### WHAT YOU HAVE TO DO
Rewrite the lines from the one containing "esta avaliação foi útil?" through the one containing "SEJA O PRIMEIRO A PERGUNTAR" as a JSON list of strings, one string per line, leaving out blank lines.

----- TASK DATA -----

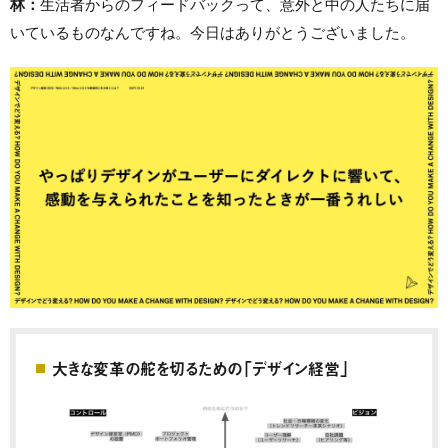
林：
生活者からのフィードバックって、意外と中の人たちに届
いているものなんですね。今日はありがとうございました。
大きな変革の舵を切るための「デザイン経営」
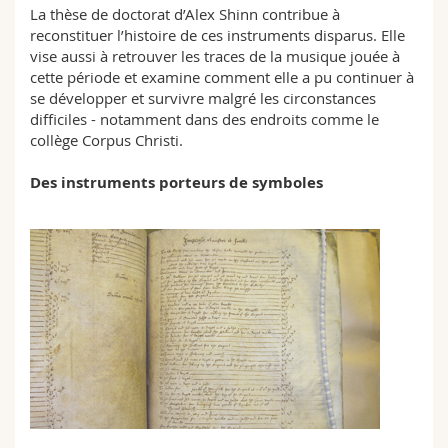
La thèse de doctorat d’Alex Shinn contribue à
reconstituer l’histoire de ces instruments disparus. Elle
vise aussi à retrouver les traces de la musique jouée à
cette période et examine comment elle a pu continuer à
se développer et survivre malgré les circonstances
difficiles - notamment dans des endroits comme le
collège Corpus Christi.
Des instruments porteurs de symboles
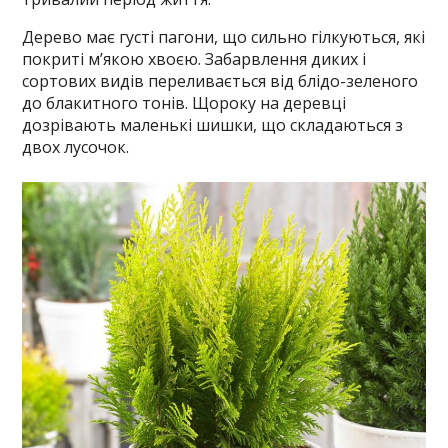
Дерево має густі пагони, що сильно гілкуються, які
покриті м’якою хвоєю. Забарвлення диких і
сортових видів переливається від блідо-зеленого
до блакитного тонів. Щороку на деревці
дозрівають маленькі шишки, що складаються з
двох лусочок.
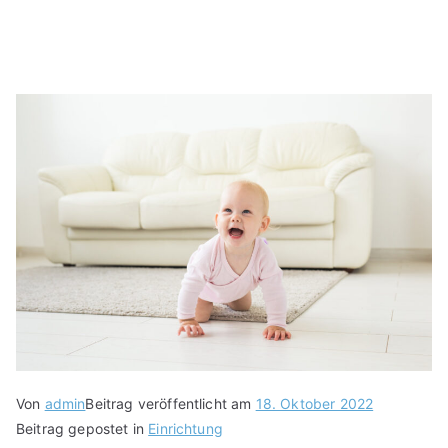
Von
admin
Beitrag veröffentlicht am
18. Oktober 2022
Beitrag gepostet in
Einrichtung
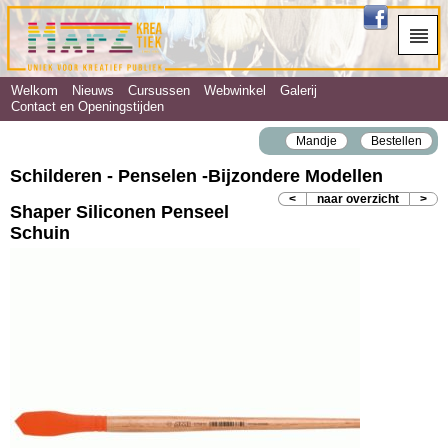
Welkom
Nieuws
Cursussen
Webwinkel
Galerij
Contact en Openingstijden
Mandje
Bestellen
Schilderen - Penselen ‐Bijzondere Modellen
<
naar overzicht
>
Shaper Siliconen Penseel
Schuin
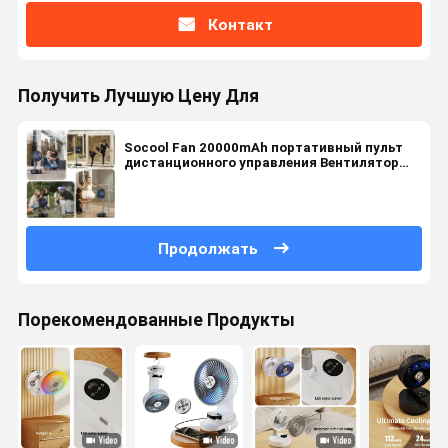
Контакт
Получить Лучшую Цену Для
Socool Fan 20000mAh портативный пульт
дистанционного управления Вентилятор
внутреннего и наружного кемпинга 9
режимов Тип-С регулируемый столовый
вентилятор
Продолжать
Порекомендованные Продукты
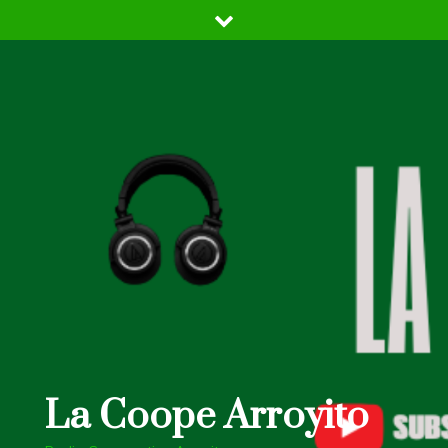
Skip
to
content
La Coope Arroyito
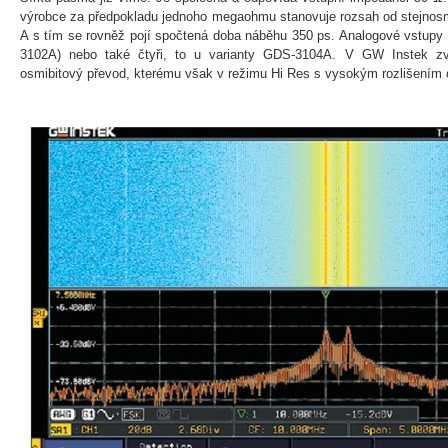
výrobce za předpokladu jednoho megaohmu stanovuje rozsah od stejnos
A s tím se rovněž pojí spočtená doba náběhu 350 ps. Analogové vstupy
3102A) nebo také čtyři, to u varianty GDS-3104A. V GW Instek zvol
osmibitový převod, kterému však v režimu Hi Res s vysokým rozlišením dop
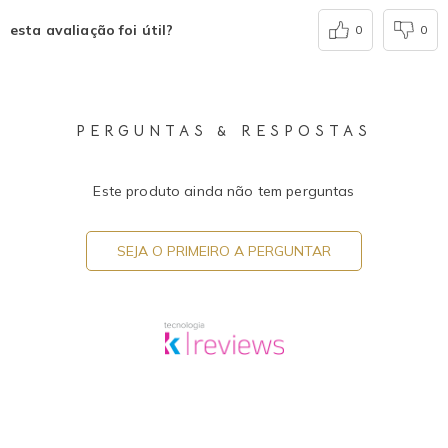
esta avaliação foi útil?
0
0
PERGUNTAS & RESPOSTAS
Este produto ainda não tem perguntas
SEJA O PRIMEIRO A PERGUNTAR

-----
----- TASK DATA -----

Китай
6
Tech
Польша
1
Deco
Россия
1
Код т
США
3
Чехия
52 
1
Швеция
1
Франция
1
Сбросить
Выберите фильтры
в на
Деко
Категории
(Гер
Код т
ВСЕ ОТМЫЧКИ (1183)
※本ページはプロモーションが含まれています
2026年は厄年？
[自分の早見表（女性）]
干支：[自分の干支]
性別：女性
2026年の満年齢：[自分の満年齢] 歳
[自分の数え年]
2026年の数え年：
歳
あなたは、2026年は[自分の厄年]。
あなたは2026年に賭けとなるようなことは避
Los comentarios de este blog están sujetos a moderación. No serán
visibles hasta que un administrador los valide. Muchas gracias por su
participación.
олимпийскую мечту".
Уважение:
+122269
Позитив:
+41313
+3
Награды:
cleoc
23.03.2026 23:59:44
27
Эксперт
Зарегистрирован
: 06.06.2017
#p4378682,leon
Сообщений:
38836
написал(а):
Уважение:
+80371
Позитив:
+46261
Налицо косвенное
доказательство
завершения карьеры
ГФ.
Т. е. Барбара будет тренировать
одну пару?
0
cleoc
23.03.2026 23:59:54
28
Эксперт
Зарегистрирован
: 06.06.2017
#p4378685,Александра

-----

### EXERCISE RESPONSE
[
  "esta avaliação foi útil?",
  "0",
  "0",
  "PERGUNTAS & RESPOSTAS",
  "Este produto ainda não tem perguntas",
  "SEJA O PRIMEIRO A PERGUNTAR"
]